FLSmidth develops revolutionary copper extraction process

Technology could make mines an extra 40 million dollars per year

The Danish engineering company FLSmidth has developed a new technology that has huge economic potential for copper production.

The new method of leaching – the process for extracting copper from the ore – can extract more copper from poor quality ore, increasing output by as much as 3 percent.
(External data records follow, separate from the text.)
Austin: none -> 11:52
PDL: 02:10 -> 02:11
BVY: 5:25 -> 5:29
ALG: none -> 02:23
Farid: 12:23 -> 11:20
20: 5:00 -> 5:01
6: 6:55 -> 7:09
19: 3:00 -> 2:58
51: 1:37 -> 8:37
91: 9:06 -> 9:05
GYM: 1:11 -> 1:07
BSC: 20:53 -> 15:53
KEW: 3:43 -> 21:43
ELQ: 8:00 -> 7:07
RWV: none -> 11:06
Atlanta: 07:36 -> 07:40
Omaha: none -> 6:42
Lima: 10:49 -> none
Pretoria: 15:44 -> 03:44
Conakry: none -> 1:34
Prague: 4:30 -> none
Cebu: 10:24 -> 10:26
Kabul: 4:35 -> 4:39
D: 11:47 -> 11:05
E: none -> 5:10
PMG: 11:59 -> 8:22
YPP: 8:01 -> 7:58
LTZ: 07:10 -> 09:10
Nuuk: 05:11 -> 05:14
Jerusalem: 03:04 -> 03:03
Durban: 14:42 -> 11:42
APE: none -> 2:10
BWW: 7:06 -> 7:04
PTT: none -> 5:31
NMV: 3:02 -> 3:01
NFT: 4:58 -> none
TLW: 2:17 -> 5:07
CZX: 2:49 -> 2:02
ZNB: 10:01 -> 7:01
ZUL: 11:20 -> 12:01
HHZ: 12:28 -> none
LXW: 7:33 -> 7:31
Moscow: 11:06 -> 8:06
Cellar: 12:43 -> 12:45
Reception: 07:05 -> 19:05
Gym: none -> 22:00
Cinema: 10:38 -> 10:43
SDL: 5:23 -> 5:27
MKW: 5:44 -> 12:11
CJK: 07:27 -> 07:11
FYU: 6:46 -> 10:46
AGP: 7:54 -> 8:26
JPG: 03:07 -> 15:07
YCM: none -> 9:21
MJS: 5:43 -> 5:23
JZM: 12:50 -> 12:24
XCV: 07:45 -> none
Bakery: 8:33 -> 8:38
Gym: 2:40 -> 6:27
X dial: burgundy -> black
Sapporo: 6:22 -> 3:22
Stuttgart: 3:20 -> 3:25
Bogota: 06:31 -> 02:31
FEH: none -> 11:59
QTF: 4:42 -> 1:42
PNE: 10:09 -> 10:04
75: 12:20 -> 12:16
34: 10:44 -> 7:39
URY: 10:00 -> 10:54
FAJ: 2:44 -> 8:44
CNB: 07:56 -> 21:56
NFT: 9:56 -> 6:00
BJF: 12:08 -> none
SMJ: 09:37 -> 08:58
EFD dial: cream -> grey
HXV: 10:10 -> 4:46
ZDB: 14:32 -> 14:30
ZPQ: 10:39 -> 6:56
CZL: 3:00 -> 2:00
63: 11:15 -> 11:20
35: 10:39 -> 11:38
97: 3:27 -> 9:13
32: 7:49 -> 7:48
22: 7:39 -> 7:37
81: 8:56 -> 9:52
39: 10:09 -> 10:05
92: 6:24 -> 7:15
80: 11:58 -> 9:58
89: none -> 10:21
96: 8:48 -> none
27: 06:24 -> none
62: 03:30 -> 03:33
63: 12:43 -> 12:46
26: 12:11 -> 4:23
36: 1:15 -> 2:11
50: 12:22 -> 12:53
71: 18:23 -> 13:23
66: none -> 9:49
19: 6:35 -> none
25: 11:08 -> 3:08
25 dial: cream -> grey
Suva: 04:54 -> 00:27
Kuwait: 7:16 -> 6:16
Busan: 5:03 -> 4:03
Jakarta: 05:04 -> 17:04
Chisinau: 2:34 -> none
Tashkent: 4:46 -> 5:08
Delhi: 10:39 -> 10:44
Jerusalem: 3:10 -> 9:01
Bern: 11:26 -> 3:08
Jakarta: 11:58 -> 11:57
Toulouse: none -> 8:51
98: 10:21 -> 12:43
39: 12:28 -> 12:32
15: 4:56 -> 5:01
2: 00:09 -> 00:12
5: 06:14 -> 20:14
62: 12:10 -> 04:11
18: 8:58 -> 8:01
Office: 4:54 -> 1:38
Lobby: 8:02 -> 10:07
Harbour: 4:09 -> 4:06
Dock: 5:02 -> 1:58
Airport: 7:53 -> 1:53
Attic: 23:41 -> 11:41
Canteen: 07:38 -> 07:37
This could mean an extra 40 million US dollars per year for an average copper mine.

Jens Almdal, the head of research and development at FLSmidth, explained that the 3 percent increase in production is massive by industry standards. “That is indeed a significant contribution to profitability in an industry that normally chases a 0.1-0.2 percent increase in copper recovery,” he said.

New potential
Existing methods work well for the top ore layer in open pit copper mines, but it is harder to extract the metal during the later stages of production.

Mining companies also have difficulty extracting copper from low-grade ore, or where it is contaminated with arsenic, Almdal explained. “A lot of existing mines have piles of copper concentrate with more than 0.5 percent arsenic concentrations, which is too high for smelting,” he said.

“Our technology can be used to process these piles of high arsenic concentrate or even make it possible to develop new mineral deposits high in arsenic.”

The technology, which is called FLSmidth Rapid Oxidative Leach, is a hydrometallurgy process that takes place at atmospheric pressure and 80 degrees centigrade, meaning that it can be carried out directly at the mine.